Specifically, the regulation designated as 12 NYCRR 840.1, entitled "Airborne Infections Disease Exposure Prevention Standard" requires employers to:


  • Establish a written exposure prevention plan designed to eliminate or minimize employee exposure in the event of an outbreak of an airborne infectious disease;
  • Update exposure prevention plans whenever necessary to reflect new or modified tasks which affect occupational exposure and to reflect new or modified employee assignments;
  • Make exposure prevention plans available, upon requests, to all employees;
  • Select and obtain appropriate exposure controls appropriate for exposure risks (i.e. health screenings, masks, distancing, hygiene, etc.); and 
  • Prohibit employers from retaliating against employees for exercising their rights under an employer's exposure prevention plan. 

Do you agree with this proposed final regulation? 


To make your voice heard, comments should be sent to Michael Paglialonga, Department of Labor, at regulations@labor.ny.gov, by November 2, 2021. 





Friday, August 27, 2021

Evictions Evictions - Get Your Evictions - US Supreme Court Opens the Floodgates

On August 27, 2021, the US Supreme Court opened the floodgates for evictions throughout the United States in the case of Alabama Association of Realtors v. DHHS


Landlords, have you called your attorney yet to start the eviction process? 

Investors, are you ready for the housing market to swing because of a flood of inventory? 

Tenants, have you started to make moving arrangements and tried to settle your arrears for less money? 


Wow, can you feel that tsunami coming? 


Make no mistake, this is the first domino to fall in our housing market's shift into a buyer's market on fundamentals. Are you ready? 


For the legal context of what transpired, the CDC had issued a moratorium on evictions in counties with substantial or high levels of COVID-19, which we explained here. That moratorium was thrown-out by the District Court for the District of Columbia, but that Court knew that the issue would get to the Supreme Court so they stayed (a/k/a, paused) the effectiveness of their Order overturning the moratorium until the Supreme Court could weigh-in, which we explained here. Now, the Supreme Court has weighed-in and the eviction moratorium is ineffective, unlawful, and unenforceable. 


To be clear, the Supreme Court did not weigh-in on the policy of an eviction moratorium. They didn't rule as to whether it is a good idea, good policy, or needed for our country. Instead, the Supreme Court ruled "that the statute on which the CDC relies does not grant it the authority it claims." In plain language, the eviction moratorium was thrown-out because the CDC's basis for imposing the moratorium does not afford it that power.

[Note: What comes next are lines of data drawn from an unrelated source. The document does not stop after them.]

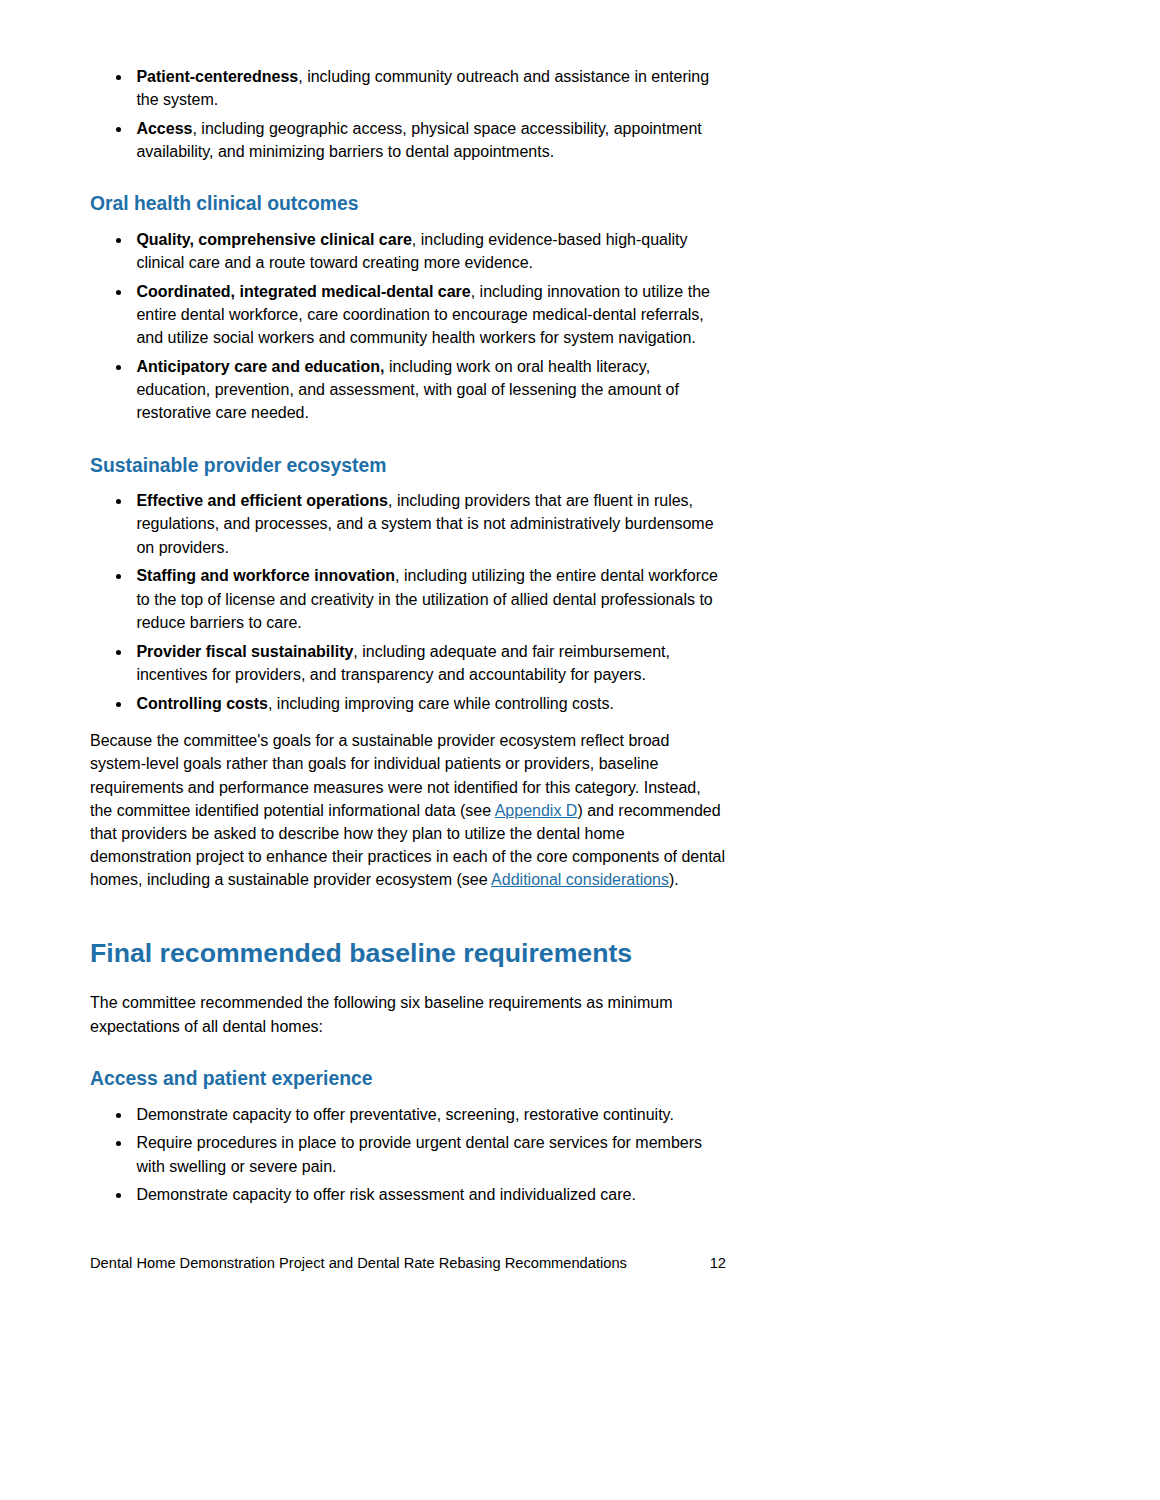Patient-centeredness, including community outreach and assistance in entering the system.
Access, including geographic access, physical space accessibility, appointment availability, and minimizing barriers to dental appointments.
Oral health clinical outcomes
Quality, comprehensive clinical care, including evidence-based high-quality clinical care and a route toward creating more evidence.
Coordinated, integrated medical-dental care, including innovation to utilize the entire dental workforce, care coordination to encourage medical-dental referrals, and utilize social workers and community health workers for system navigation.
Anticipatory care and education, including work on oral health literacy, education, prevention, and assessment, with goal of lessening the amount of restorative care needed.
Sustainable provider ecosystem
Effective and efficient operations, including providers that are fluent in rules, regulations, and processes, and a system that is not administratively burdensome on providers.
Staffing and workforce innovation, including utilizing the entire dental workforce to the top of license and creativity in the utilization of allied dental professionals to reduce barriers to care.
Provider fiscal sustainability, including adequate and fair reimbursement, incentives for providers, and transparency and accountability for payers.
Controlling costs, including improving care while controlling costs.
Because the committee's goals for a sustainable provider ecosystem reflect broad system-level goals rather than goals for individual patients or providers, baseline requirements and performance measures were not identified for this category. Instead, the committee identified potential informational data (see Appendix D) and recommended that providers be asked to describe how they plan to utilize the dental home demonstration project to enhance their practices in each of the core components of dental homes, including a sustainable provider ecosystem (see Additional considerations).
Final recommended baseline requirements
The committee recommended the following six baseline requirements as minimum expectations of all dental homes:
Access and patient experience
Demonstrate capacity to offer preventative, screening, restorative continuity.
Require procedures in place to provide urgent dental care services for members with swelling or severe pain.
Demonstrate capacity to offer risk assessment and individualized care.
Dental Home Demonstration Project and Dental Rate Rebasing Recommendations 12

You see, Executive Branch agencies, like the CDC, can't do whatever they want. They need power before they act, which comes from Congress. Without that power, they can't do anything. They can't issue regulations, rules, or directives. This power, called an enabling statute, was missing from the eviction moratorium, according to the Supreme Court, which explained that the power relied upon by the CDC was meant "to implement measures like fumigation and pest extermination," not eviction moratoriums. According to the Supreme Court, "our system does not permit agencies to act unlawfully even in pursuit of desirable ends." 


Knowing that, you should be wondering if Congress will act and impose its own eviction moratorium? 


For landlords, investors, and tenants that is a really important question given that the Supreme Court acknowledged, in its decision, that "[a]t least 80% of the country, including between 6 and 17 million tenants at risk of eviction, [fell] within the moratorium." 


However, we doubt that Congress will issue another moratorium because it can't get anything done with its division in the Senate. Further, the Supreme Court reminded Congress, in its decision, that a federal "moratorium intrudes into an area that is the particular domain of state law: the landlord-tenant relationship." 


As a result, evictions are about to flood the court systems. Are you ready for the eviction tsunami?